# Document text:
4. The Spirit is a person who suffers with us – The Holy Spirit can be grieved (Ephesians 4) and quenched (1 Thessalonians 5). God is not distant from our pain, the Spirit walks with us as the pillar of cloud and fire walked with Israel, knowing what we go through and offering hope.

5. The good news is for the whole world, not just the church – The Spirit descends on the church so that it can be poured out onto the world. This is the promise of Joel that Peter preaches at Pentecost: “I will pour out my spirit on all people.” It is a gift to be given away.


Dock Discussion Questions

  1. What stood out to you most from the sermon or passage this week? Why?

  2. Mark described the Holy Spirit as “power for then, power for now, and power for what will come.” Which of those three feels most real, or most distant, to you right now?

  3. The sermon listed many things the Spirit does: convicts, regenerates, leads, intercedes, transforms, empowers with gifts. Which of those do you most need more of right now

  4. Mark said the Spirit “suffers with us.” Does that change how you relate to God in the hard parts of your life? How?

  5. Do you want more of the Holy Spirit? What would that look like in practice this week?


Long-form, edited transcript

HEAVEN COME DOWN.
Pentecost.

Acts 2:1-21

Abby prayed us into this place beautifully, and I’m grateful. I’m Mark Bishop – one of the clergy here at St Paul’s Shadwell, ordained 18 years ago, which I find slightly hard to believe. For the last two and a half years my wife Carrie and I have been leading the House of Prayer for East London, a small community contending for the heart of the East End in prayer – not because no one else is doing it, but because the churches have been doing it here for centuries, and we get to be one expression of that call.

# Collection entries:
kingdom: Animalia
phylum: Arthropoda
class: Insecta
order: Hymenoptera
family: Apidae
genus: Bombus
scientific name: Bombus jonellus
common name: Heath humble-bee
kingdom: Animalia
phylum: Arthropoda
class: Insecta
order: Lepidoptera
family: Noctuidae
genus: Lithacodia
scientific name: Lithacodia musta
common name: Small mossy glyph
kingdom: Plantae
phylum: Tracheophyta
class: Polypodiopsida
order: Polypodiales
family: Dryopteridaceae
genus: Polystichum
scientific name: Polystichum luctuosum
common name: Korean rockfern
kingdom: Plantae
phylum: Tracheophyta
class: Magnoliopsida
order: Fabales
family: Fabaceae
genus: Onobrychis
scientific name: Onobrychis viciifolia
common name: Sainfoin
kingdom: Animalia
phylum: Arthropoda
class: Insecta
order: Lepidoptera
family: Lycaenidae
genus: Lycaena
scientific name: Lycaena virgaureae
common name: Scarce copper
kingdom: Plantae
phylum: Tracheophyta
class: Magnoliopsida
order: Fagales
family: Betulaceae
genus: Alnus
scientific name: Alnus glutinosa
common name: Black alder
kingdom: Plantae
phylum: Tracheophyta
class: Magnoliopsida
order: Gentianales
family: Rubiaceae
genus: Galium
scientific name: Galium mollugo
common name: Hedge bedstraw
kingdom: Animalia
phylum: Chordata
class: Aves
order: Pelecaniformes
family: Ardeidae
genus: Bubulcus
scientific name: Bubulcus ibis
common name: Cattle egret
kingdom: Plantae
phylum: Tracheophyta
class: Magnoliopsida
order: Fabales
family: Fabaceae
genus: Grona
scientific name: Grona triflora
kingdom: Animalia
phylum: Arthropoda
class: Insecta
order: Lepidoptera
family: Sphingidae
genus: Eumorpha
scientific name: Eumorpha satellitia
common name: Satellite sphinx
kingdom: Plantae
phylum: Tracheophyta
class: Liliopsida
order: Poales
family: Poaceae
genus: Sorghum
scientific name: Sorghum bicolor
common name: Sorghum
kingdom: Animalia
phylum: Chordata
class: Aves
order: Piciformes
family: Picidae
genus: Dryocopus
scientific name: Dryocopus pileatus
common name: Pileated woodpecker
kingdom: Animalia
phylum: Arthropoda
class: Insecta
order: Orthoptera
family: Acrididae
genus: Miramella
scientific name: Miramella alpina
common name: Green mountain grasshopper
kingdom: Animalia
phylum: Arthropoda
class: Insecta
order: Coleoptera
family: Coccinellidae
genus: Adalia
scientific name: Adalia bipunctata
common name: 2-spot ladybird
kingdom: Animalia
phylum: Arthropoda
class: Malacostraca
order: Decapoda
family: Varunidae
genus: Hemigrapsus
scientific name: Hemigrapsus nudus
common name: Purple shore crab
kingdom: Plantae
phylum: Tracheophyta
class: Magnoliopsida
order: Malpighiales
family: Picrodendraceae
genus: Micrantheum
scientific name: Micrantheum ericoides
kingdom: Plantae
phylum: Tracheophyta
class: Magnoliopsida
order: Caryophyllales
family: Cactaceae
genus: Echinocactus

# Written tasks:
1. In the sermon notes, the discussion question that begins "The sermon listed many things the Spirit does" names several of those things. List each one.
2. Give the rows as a numbered list, starting with the first line of the rows and going on through the line with "genus: Miramella". Leave out any blank lines.

# Responses in order:
1.
- convicts
- regenerates
- leads
- intercedes
- transforms
- empowers with gifts

2.
1. kingdom: Animalia
2. phylum: Arthropoda
3. class: Insecta
4. order: Hymenoptera
5. family: Apidae
6. genus: Bombus
7. scientific name: Bombus jonellus
8. common name: Heath humble-bee
9. kingdom: Animalia
10. phylum: Arthropoda
11. class: Insecta
12. order: Lepidoptera
13. family: Noctuidae
14. genus: Lithacodia
15. scientific name: Lithacodia musta
16. common name: Small mossy glyph
17. kingdom: Plantae
18. phylum: Tracheophyta
19. class: Polypodiopsida
20. order: Polypodiales
21. family: Dryopteridaceae
22. genus: Polystichum
23. scientific name: Polystichum luctuosum
24. common name: Korean rockfern
25. kingdom: Plantae
26. phylum: Tracheophyta
27. class: Magnoliopsida
28. order: Fabales
29. family: Fabaceae
30. genus: Onobrychis
31. scientific name: Onobrychis viciifolia
32. common name: Sainfoin
33. kingdom: Animalia
34. phylum: Arthropoda
35. class: Insecta
36. order: Lepidoptera
37. family: Lycaenidae
38. genus: Lycaena
39. scientific name: Lycaena virgaureae
40. common name: Scarce copper
41. kingdom: Plantae
42. phylum: Tracheophyta
43. class: Magnoliopsida
44. order: Fagales
45. family: Betulaceae
46. genus: Alnus
47. scientific name: Alnus glutinosa
48. common name: Black alder
49. kingdom: Plantae
50. phylum: Tracheophyta
51. class: Magnoliopsida
52. order: Gentianales
53. family: Rubiaceae
54. genus: Galium
55. scientific name: Galium mollugo
56. common name: Hedge bedstraw
57. kingdom: Animalia
58. phylum: Chordata
59. class: Aves
60. order: Pelecaniformes
61. family: Ardeidae
62. genus: Bubulcus
63. scientific name: Bubulcus ibis
64. common name: Cattle egret
65. kingdom: Plantae
66. phylum: Tracheophyta
67. class: Magnoliopsida
68. order: Fabales
69. family: Fabaceae
70. genus: Grona
71. scientific name: Grona triflora
72. kingdom: Animalia
73. phylum: Arthropoda
74. class: Insecta
75. order: Lepidoptera
76. family: Sphingidae
77. genus: Eumorpha
78. scientific name: Eumorpha satellitia
79. common name: Satellite sphinx
80. kingdom: Plantae
81. phylum: Tracheophyta
82. class: Liliopsida
83. order: Poales
84. family: Poaceae
85. genus: Sorghum
86. scientific name: Sorghum bicolor
87. common name: Sorghum
88. kingdom: Animalia
89. phylum: Chordata
90. class: Aves
91. order: Piciformes
92. family: Picidae
93. genus: Dryocopus
94. scientific name: Dryocopus pileatus
95. common name: Pileated woodpecker
96. kingdom: Animalia
97. phylum: Arthropoda
98. class: Insecta
99. order: Orthoptera
100. family: Acrididae
101. genus: Miramella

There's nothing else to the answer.